Madhya Pradesh which held the distinction for the highest numbers of tigers has reported 26 deaths of the striped cats, according to the figures of National Tiger Conservation Authority (NTCA). Last year the state had lost 28 tigers.
The highest number of tigers (3,421) were found in Madhya Pradesh, followed by Karnataka at 1,783 and Maharashtra 1,690.
However, the Tiger State could not contain the tiger mortalities this year as well as was the case in the last few years.
In a concerning sign, among the 26 deaths, the state lost 21 tigers inside the tiger reserves, protected areas notified for conservation of tigers and only five tigers died outside the protected territories.
MP had been under the scanner for high numbers of tiger mortalities in last few years.

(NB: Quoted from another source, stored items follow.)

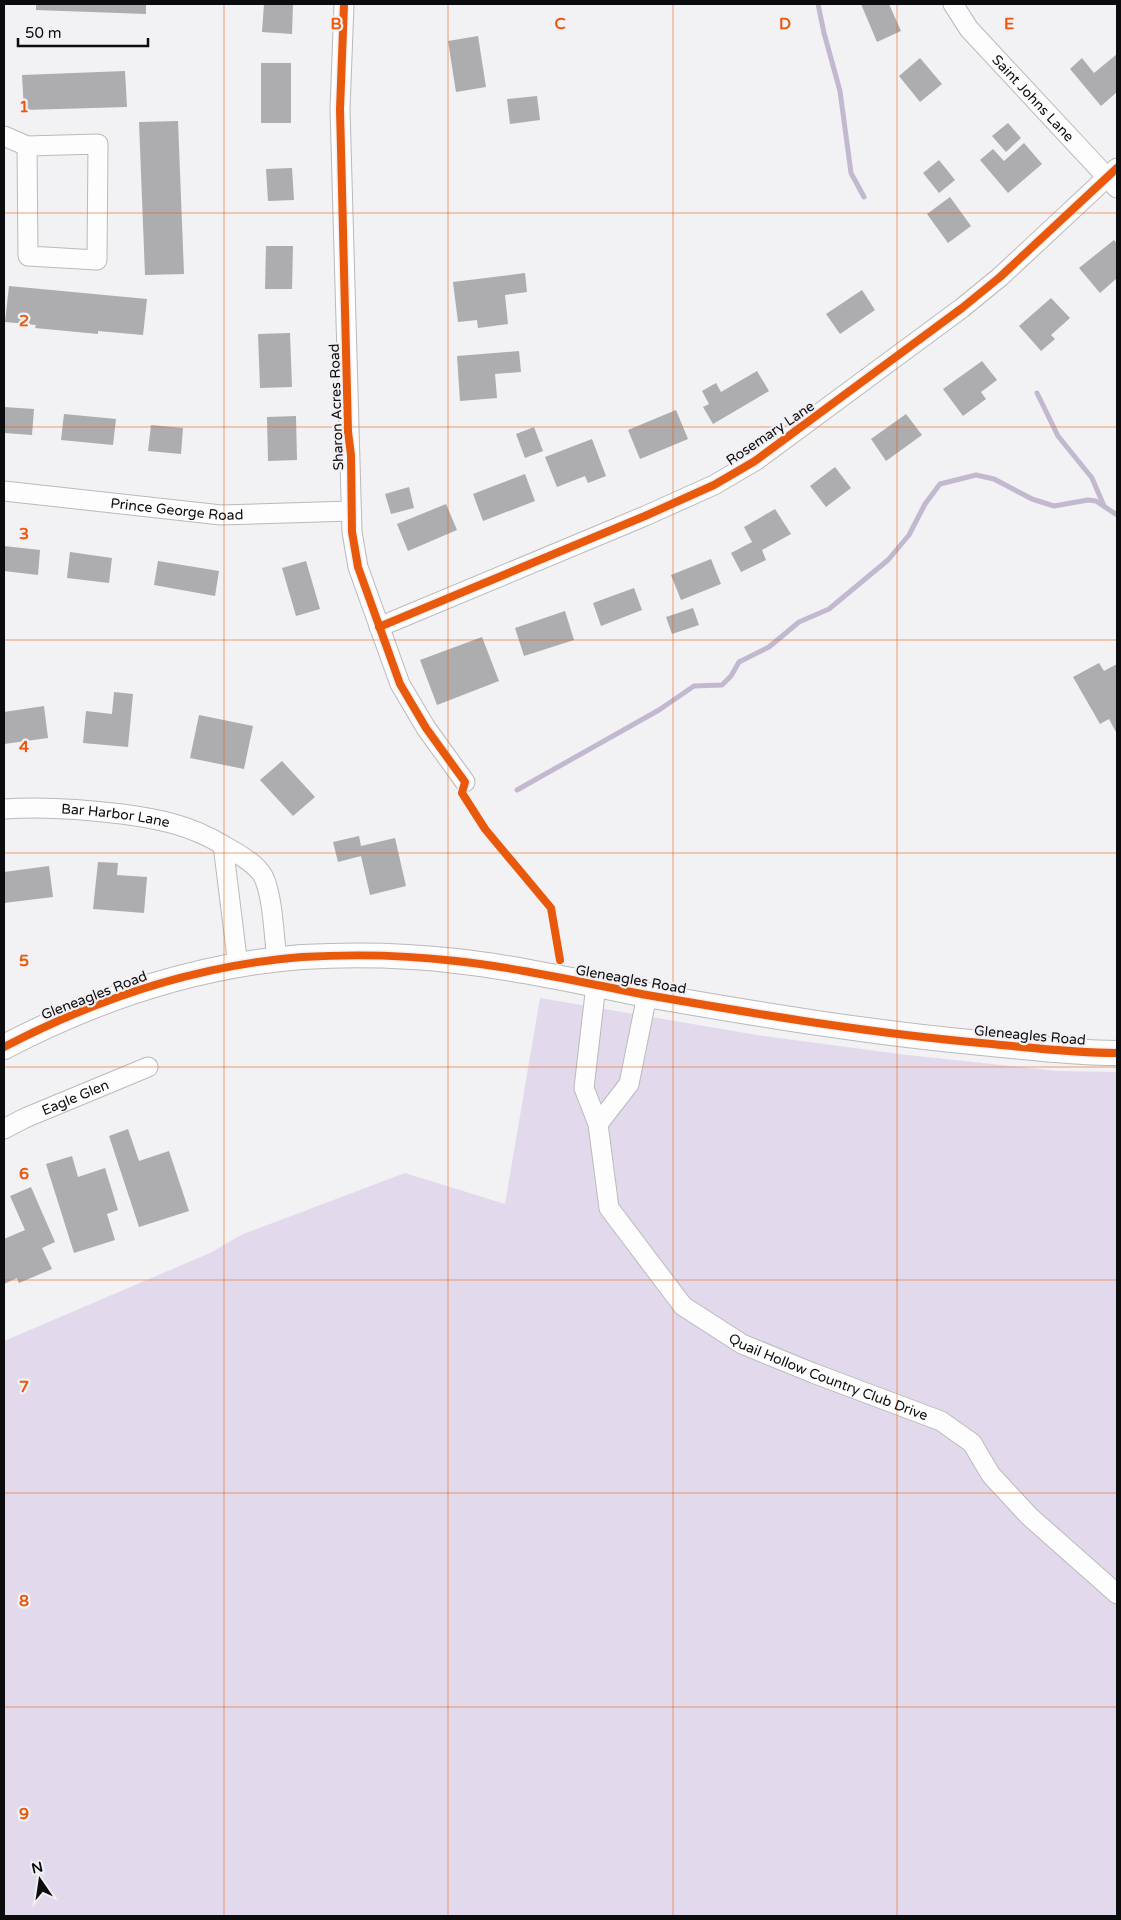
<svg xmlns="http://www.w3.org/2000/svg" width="1121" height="1920" font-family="'Varela Round',sans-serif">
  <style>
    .green { fill: #e2daec }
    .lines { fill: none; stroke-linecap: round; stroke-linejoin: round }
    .stream { stroke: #c2b8d0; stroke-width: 5 }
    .building { fill: #adacae }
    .minor-casing { stroke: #bab9bb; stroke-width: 21 }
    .tertiary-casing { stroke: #bab9bb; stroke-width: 26 }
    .minor { stroke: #fdfdfd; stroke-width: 19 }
    .tertiary { stroke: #fdfdfd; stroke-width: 24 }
    .cycleway-casing { stroke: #f2f0f4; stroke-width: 11 }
    .cycleway { stroke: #e8590c; stroke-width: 8 }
    .grid { fill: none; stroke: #e8590c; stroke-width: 1; stroke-opacity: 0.55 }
    .labels { text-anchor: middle; stroke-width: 4.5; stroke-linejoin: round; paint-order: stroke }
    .street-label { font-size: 14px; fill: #0c0b0d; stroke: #f2f0f4 }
    .grid-label { font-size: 16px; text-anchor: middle; font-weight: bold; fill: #e8590c; stroke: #f2f0f4; stroke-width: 4.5; stroke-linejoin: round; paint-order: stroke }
  </style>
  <rect width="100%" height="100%" fill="#f2f1f3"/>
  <path class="green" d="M 540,998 L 757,1035 L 907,1055 L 1058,1071 L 1117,1072 L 1117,1916 L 4,1916 L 4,1341 L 210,1253 L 241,1235 L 405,1173 L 505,1204 Z"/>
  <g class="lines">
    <g class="stream">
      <path d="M 818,4 L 824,33 L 840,91 L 851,173 L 864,197"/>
      <path d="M 1037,393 L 1058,436 L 1092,478 L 1104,506"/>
      <path d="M 517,790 L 659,710 L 694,686 L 722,685 L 731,676 L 739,662 L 769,647 L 799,622 L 829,609 L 888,560 L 909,535 L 925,504 L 940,484 L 976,475 L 994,479 L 1032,499 L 1054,506 L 1088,500 L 1096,501 L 1117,515"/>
    </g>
  </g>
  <g class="building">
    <path d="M 36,4 L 146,4 L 146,14 L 36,10 Z"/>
    <path d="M 264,4 L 293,4 L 292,34 L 262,32 Z"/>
    <path d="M 861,4 L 889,4 L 901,31 L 877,42 Z"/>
    <path d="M 478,36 L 486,87 L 456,92 L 448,41 Z"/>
    <path d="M 1117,54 L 1117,92 L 1101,106 L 1070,69 L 1082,58 L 1094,73 Z"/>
    <path d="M 920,58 L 942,84 L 920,102 L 899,76 Z"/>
    <rect x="261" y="63" width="30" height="60"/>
    <path d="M 125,71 L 127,107 L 24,110 L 22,75 Z"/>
    <path d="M 537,96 L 540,120 L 510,124 L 507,99 Z"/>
    <path d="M 178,121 L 184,274 L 145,275 L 139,122 Z"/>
    <path d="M 1008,123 L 1021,138 L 1006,152 L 992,136 Z"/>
    <path d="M 1024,143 L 1042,164 L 1008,193 L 980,160 L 993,149 L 1004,161 Z"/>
    <path d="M 939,160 L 955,180 L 939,193 L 923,173 Z"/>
    <path d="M 292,168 L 294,200 L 268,201 L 266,169 Z"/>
    <path d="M 950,197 L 971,226 L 948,243 L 927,214 Z"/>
    <path d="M 1114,240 L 1117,244 L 1117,278 L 1100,293 L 1079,268 Z"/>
    <path d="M 266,246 L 293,246 L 292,289 L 265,289 Z"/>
    <path d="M 525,273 L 527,292 L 505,295 L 508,324 L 478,328 L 477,320 L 458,322 L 453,282 Z"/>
    <path d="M 9,286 L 147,299 L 143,335 L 98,331 L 98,334 L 35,328 L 36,325 L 5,322 Z"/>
    <path d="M 862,290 L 875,310 L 840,334 L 826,314 Z"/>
    <path d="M 1051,298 L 1070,318 L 1051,335 L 1055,339 L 1041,351 L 1019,326 Z"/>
    <path d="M 290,333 L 292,387 L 260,388 L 258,334 Z"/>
    <path d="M 519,351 L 521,372 L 495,374 L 497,398 L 460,401 L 457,356 Z"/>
    <path d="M 982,361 L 997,380 L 981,392 L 986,399 L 963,416 L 943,389 Z"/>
    <path d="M 757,371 L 769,391 L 713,424 L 703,407 L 709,404 L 702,391 L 716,383 L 721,392 Z"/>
    <path d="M 4,407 L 34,409 L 32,435 L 4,433 Z"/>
    <path d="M 676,410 L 688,439 L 640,459 L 628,430 Z"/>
    <path d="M 64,414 L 116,419 L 113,445 L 61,440 Z"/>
    <path d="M 906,414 L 922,435 L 886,461 L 871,439 Z"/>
    <path d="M 296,416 L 297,460 L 268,461 L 267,417 Z"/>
    <path d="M 151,425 L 183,428 L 181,454 L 148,451 Z"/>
    <path d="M 534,427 L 543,451 L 525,458 L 516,434 Z"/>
    <path d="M 592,439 L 606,476 L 588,483 L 585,476 L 557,487 L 545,457 Z"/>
    <path d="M 835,467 L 851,488 L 826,507 L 810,486 Z"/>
    <path d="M 525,474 L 535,501 L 483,521 L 473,494 Z"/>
    <path d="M 409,487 L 414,508 L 391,514 L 385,494 Z"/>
    <path d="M 446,504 L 457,530 L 408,551 L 397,524 Z"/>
    <path d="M 775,509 L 791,534 L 762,550 L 766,560 L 741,572 L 731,553 L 752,542 L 744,527 Z"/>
    <path d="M 4,546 L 40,550 L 38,575 L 4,571 Z"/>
    <path d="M 70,552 L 112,558 L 109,583 L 67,578 Z"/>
    <path d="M 711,559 L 721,584 L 681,600 L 671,575 Z"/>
    <path d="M 158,561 L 219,571 L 215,596 L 154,585 Z"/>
    <path d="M 306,561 L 320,609 L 296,616 L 282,568 Z"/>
    <path d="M 634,588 L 642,610 L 601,626 L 593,603 Z"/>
    <path d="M 693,608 L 699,625 L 672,634 L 666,617 Z"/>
    <path d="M 565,611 L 574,640 L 524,656 L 515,628 Z"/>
    <path d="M 482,637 L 499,681 L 437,705 L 420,660 Z"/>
    <path d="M 1099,663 L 1104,671 L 1117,664 L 1117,734 L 1109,719 L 1100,724 L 1073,677 Z"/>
    <path d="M 114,692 L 133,694 L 128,747 L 83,743 L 86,711 L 112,714 Z"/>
    <path d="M 44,706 L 48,738 L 4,744 L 4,712 Z"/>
    <path d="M 199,715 L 253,726 L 244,769 L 190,758 Z"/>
    <path d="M 282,761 L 315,797 L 293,816 L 260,780 Z"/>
    <path d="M 359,836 L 361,846 L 395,838 L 406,886 L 370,895 L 361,856 L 338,862 L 333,842 Z"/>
    <path d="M 98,862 L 118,863 L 117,875 L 147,877 L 144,913 L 93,909 Z"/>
    <path d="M 49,866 L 53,897 L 4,903 L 4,872 Z"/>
    <path d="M 128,1129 L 139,1161 L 169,1151 L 189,1211 L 139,1227 L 109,1136 Z"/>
    <path d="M 72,1156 L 78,1177 L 105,1168 L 118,1210 L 107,1214 L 115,1240 L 74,1253 L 46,1164 Z"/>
    <path d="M 31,1187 L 55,1242 L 42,1248 L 52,1269 L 19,1283 L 17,1278 L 4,1284 L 4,1239 L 25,1230 L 10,1196 Z"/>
  </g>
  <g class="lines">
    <defs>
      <g id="minor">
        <path d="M 344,4 L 340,109 L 352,532 L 358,567 L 400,684 L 426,728 L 465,782"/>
        <path id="s1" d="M 953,4 L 969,29 L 1117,188"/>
        <path d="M 4,136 L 27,146 L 98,144 L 97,260 L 28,256 L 27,146"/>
        <path id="s2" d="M 4,491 L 221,515 L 351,511"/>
        <path d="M 379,627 L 645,516 L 714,485 L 755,461 L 962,308 L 1000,277 L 1117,168"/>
        <path id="s3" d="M 4,809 C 44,806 82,809 122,814 C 159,819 190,825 223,845"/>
        <path d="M 238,966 L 223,845 C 235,852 256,863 263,876 C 273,895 274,938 277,960"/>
        <path d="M 596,985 L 584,1088 L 598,1124 L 629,1084 L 647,995"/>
        <path id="s4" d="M 598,1124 L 609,1208 L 683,1306 L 742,1344 L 813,1373 L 941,1421 L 972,1443 L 991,1475 L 1029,1516 L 1117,1594"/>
        <path id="s5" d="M 4,1129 L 25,1118 L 148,1067"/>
      </g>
      <path id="tertiary" d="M 4,1047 C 96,999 198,965 302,957 C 354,954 405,955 456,961 C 520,968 584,983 647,995 C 762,1015 876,1034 992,1044 C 1034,1048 1075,1053 1117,1053"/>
    </defs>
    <use href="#minor" class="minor-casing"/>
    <use href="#tertiary" class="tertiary-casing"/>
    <use href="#minor" class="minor"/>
    <use href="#tertiary" class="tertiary"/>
    <defs>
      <g id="cycleway">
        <path d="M 344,4 L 340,109 L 348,432 L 351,455 L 352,532 L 358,567 L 400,684 L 426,728 L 465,782 L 462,793 L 485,829 L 551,908 L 560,960"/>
        <path d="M 379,627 L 645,516 L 714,485 L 755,461 L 962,308 L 1000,277 L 1117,168"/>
        <path d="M 4,1047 C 96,999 198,965 302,957 C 354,954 405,955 456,961 C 520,968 584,983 647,995 C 762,1015 876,1034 992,1044 C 1034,1048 1075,1053 1117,1053"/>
      </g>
    </defs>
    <use href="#cycleway" class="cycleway-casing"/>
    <use href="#cycleway" class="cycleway"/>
  </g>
  <path class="grid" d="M 224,4 L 224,1916M 448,4 L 448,1916M 673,4 L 673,1916M 897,4 L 897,1916M 4,213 L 1117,213M 4,427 L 1117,427M 4,640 L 1117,640M 4,853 L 1117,853M 4,1067 L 1117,1067M 4,1280 L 1117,1280M 4,1493 L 1117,1493M 4,1707 L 1117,1707"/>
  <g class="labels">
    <g class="street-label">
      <text dy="5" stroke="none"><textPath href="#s1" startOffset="124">Saint Johns Lane</textPath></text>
      <text transform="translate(336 407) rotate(-92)" y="5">Sharon Acres Road</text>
      <text transform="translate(770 433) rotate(-34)" y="5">Rosemary Lane</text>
      <text dy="5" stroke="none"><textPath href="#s2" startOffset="174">Prince George Road</textPath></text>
      <text dy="5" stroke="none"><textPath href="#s3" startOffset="112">Bar Harbor Lane</textPath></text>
      <text transform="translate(631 979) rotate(10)" y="5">Gleneagles Road</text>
      <text transform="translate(94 995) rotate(-21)" y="5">Gleneagles Road</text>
      <text transform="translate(1030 1035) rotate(5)" y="5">Gleneagles Road</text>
      <text dy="5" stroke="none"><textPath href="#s5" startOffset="78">Eagle Glen</textPath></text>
      <text dy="5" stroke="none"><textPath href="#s4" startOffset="370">Quail Hollow Country Club Drive</textPath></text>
    </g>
  </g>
  <g class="grid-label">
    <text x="336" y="29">B</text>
    <text x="560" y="29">C</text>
    <text x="785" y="29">D</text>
    <text x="1009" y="29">E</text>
    <text x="24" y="112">1</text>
    <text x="24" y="326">2</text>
    <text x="24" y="539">3</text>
    <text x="24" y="752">4</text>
    <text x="24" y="966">5</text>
    <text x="24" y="1179">6</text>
    <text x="24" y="1392">7</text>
    <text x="24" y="1606">8</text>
    <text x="24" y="1819">9</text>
  </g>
  <rect width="1121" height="1920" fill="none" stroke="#0c0b0d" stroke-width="10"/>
  <g transform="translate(40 1880) rotate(347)" stroke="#f2f0f4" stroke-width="4" paint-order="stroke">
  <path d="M0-4L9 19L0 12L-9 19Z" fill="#0c0b0d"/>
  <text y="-8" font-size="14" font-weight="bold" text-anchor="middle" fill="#0c0b0d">N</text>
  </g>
  <path d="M18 38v8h130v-8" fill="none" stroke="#0c0b0d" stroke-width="2.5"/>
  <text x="25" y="38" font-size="15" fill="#0c0b0d" stroke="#f2f0f4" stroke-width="4" paint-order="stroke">50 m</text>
</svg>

A report from Ministry of Forest, Environment and Climate Change released in June this year, the country lost 750 tigers since year 2012 and there were few surprises as MP topped the ignominious list by reporting 173 casualties in the period.
The number of deaths recorded in 2019 are more than double as compared to 2018, when MP lost 13 tigers.
Madhya Pradesh was the biggest home to Royal Bengal Tigers by 20th century, but later Karnataka got the title of 'Tiger State' in 2010. The tiger count had shrunk to mere 257 by this year in the central Indian state. The state regained the coveted tag in year 2018 (526) but was only two more than Karnataka which narrowly lost the crown to the central Indian state.
Forest minister Vijay Shah in a recent interview had said that death rate of the tigers was lesser than the birth rate of big cats in last few years.
“Saying that MP has 124 tiger cubs which were not counted so the state will have in excess of 600 tigers during the next census,” the minister had claimed.
A senior wildlife activist working in Madhya Pradesh claimed that mortalities can’t be dubbed as abnormally high as we are facing a surge in big cat numbers in the state. The activist however cautioned governments over growing pressure on forests especially due to land rights being given to locals.
“You can’t talk about growing tiger numbers and settling locals in their habitations in large numbers,” said the activist calling for checking growing human intrusion into the forest areas for reducing big cat-human clashes.
India has 7,910 leopards as per the estimates of 2014 which increased to 12,852 in 2018, a report recently released by the Ministry of Environment and Forest says.